Provided entries —
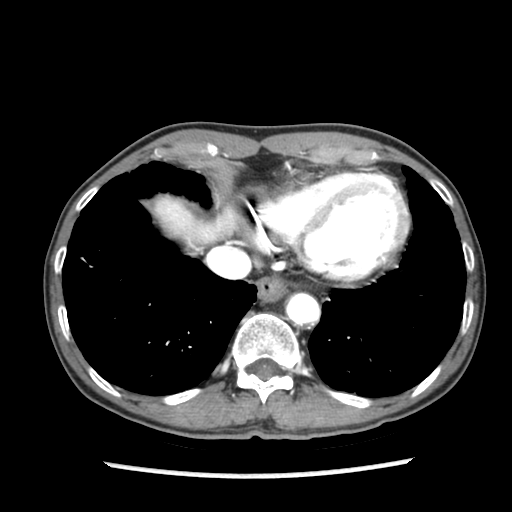
Contrast-enhanced abdominal CT (liver protocol), one axial slice. Position 75 of 87 along the scan axis. Reconstruction kernel STANDARD. 140 kVp. Soft-tissue window (W 400 / L 40 HU). 2.5 mm slice thickness. 512 × 512 image matrix, field of view 300 × 300 mm. Case-level facts recorded for this patient, not image findings: diagnosis: hepatocellular carcinoma (patient treated with transarterial chemoembolisation; whether this scan precedes or follows treatment is not stated here); TNM stage (as recorded): Stage-IIIB; Child-Pugh class: A; tumour differentiation: well differentiated; tumour nodularity: uninodular.
Annotated regions visible in this slice (semi-automatic segmentation, software-assisted and operator-edited):
- abdominal aorta: bounding box [x1, y1, x2, y2] px = [288, 296, 319, 325]
- liver parenchyma outside the tumour (the mass and vessels are separate outlines, so this box may not span the whole liver): [154, 196, 238, 244]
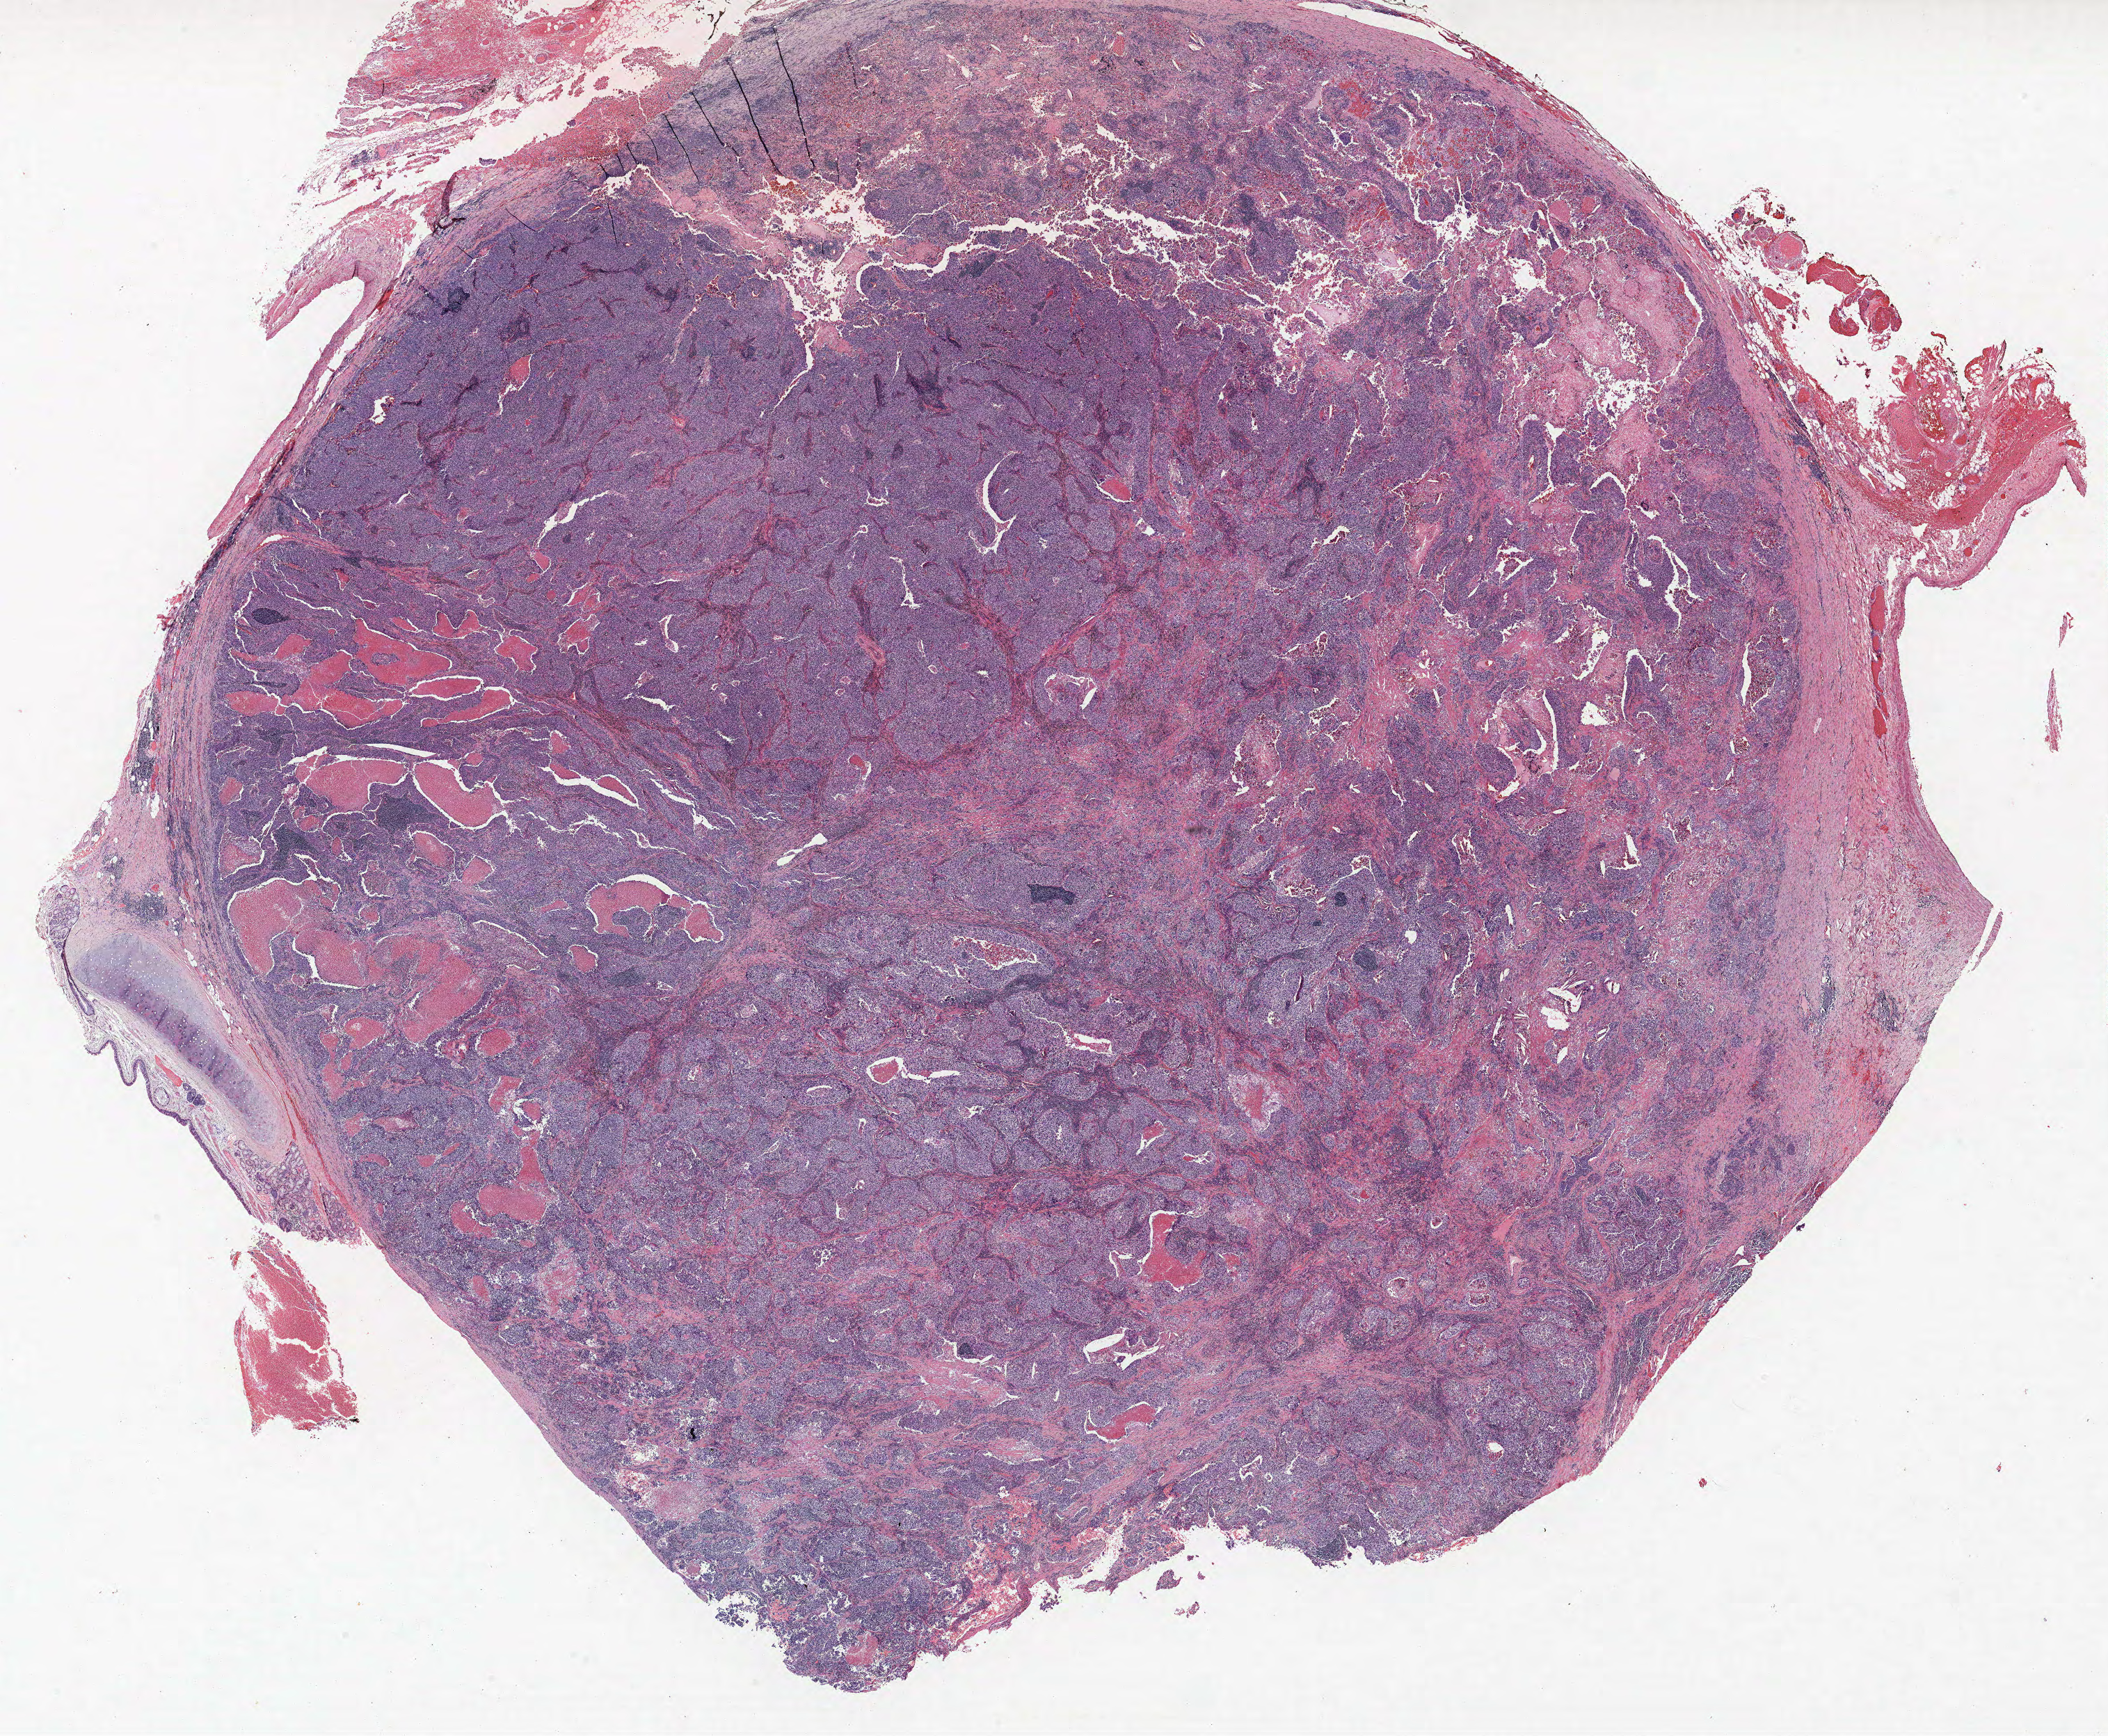
Hematoxylin and eosin (H&E) stained whole-slide image — low-resolution overview of the scanned area, about 24.2 x 20.0 mm; formalin-fixed paraffin-embedded (FFPE) section; lung tissue. Male patient, aged 59 at enrolment. Current smoker at enrolment. Grade: poorly differentiated (G3).
- tumour size (pathology): 9 mm
- stage (AJCC 6th edition): IIA
- primary tumour location (clinical record): left upper lobe
- participant's lung-cancer diagnosis: Squamous cell carcinoma, NOS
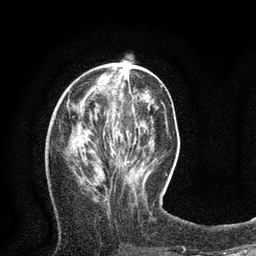
Breast MRI (dynamic contrast-enhanced), one axial slice. Slice 28 of 80 in the series (ordered by position). Cropped to one breast. Dynamic contrast-enhanced series, time point 2 of 8 at this slice position (early post-contrast). 3 T. TE 2.1 ms, TR 4.7 ms. 2 mm slice thickness. 256 × 256 image matrix, field of view 170 × 170 mm. Female patient.
Outlined on this slice (semi-automatic segmentation, software-assisted and operator-edited):
- enhancing-tissue mask used for the functional tumour volume (all voxels passing the contrast-enhancement thresholds inside the analysis volume; usually the tumour): bounding box (x1, y1, x2, y2) in pixels: (125, 60, 128, 62)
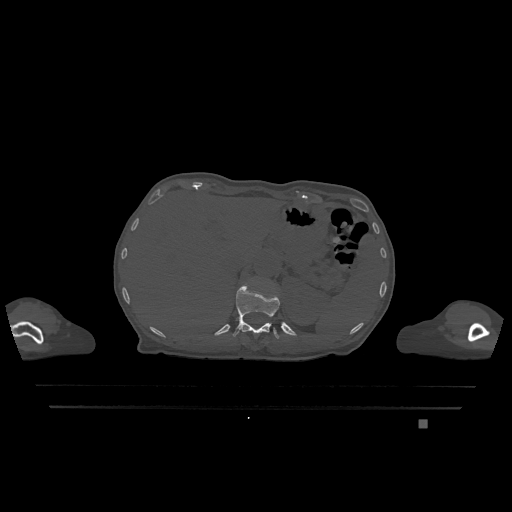
CT including the spine, one axial slice; position 530 of 1317 along the scan axis; bone window (W 1800 / L 400 HU); 0.5 mm slice thickness; 512 × 512 image matrix, field of view 500 × 500 mm. Patient: female, 74 years. Case-level facts recorded for this patient, not image findings: primary cancer: lung.
Annotated regions visible in this slice (semi-automatic segmentation, software-assisted and operator-edited):
- T12 vertebra: bounding box <233,283,280,339> (left, top, right, bottom; pixels)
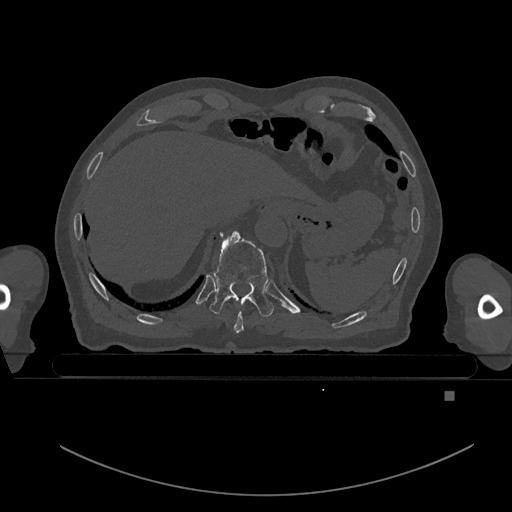
CT including the spine, one axial slice. Slice 102 of 969 in the series (ordered by position). Bone window (W 1800 / L 400 HU). 512 × 512 image matrix. Patient: male, 82 years. Case-level facts recorded for this patient, not image findings: primary cancer: prostate; vertebrae with lytic lesions (as recorded): T11, T9, T8, T2.
Annotated regions visible in this slice (semi-automatically segmented with operator editing):
- T10 vertebra: bounding box (x1, y1, x2, y2) in pixels: (210, 230, 274, 317)
- T9 vertebra: (234, 311, 244, 333)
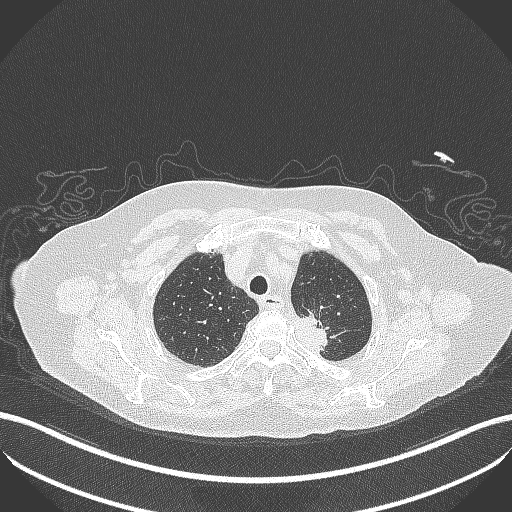
Chest CT, one axial slice; slice 285 of 353 in the series (ordered by position); 100 kVp; lung window (W 1500 / L -600 HU); 1 mm slice thickness; 512 × 512 image matrix, field of view 400 × 400 mm. Patient: female, 81 years. From the clinical record (not read from this slice): clinical TNM (as recorded): T2a N0 M0.
Annotated regions visible in this slice (rectangle marked by the reading radiologist):
- lung tumour (recorded histology: adenocarcinoma): box from (x=289, y=306) to (x=333, y=356) px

Work task — Where a line above contains the string "abdominal", copy that line.

Your solution —
Contrast-enhanced abdominal CT (liver protocol), one axial slice. Position 75 of 87 along the scan axis. Reconstruction kernel STANDARD. 140 kVp. Soft-tissue window (W 400 / L 40 HU). 2.5 mm slice thickness. 512 × 512 image matrix, field of view 300 × 300 mm. Case-level facts recorded for this patient, not image findings: diagnosis: hepatocellular carcinoma (patient treated with transarterial chemoembolisation; whether this scan precedes or follows treatment is not stated here); TNM stage (as recorded): Stage-IIIB; Child-Pugh class: A; tumour differentiation: well differentiated; tumour nodularity: uninodular.
- abdominal aorta: bounding box [x1, y1, x2, y2] px = [288, 296, 319, 325]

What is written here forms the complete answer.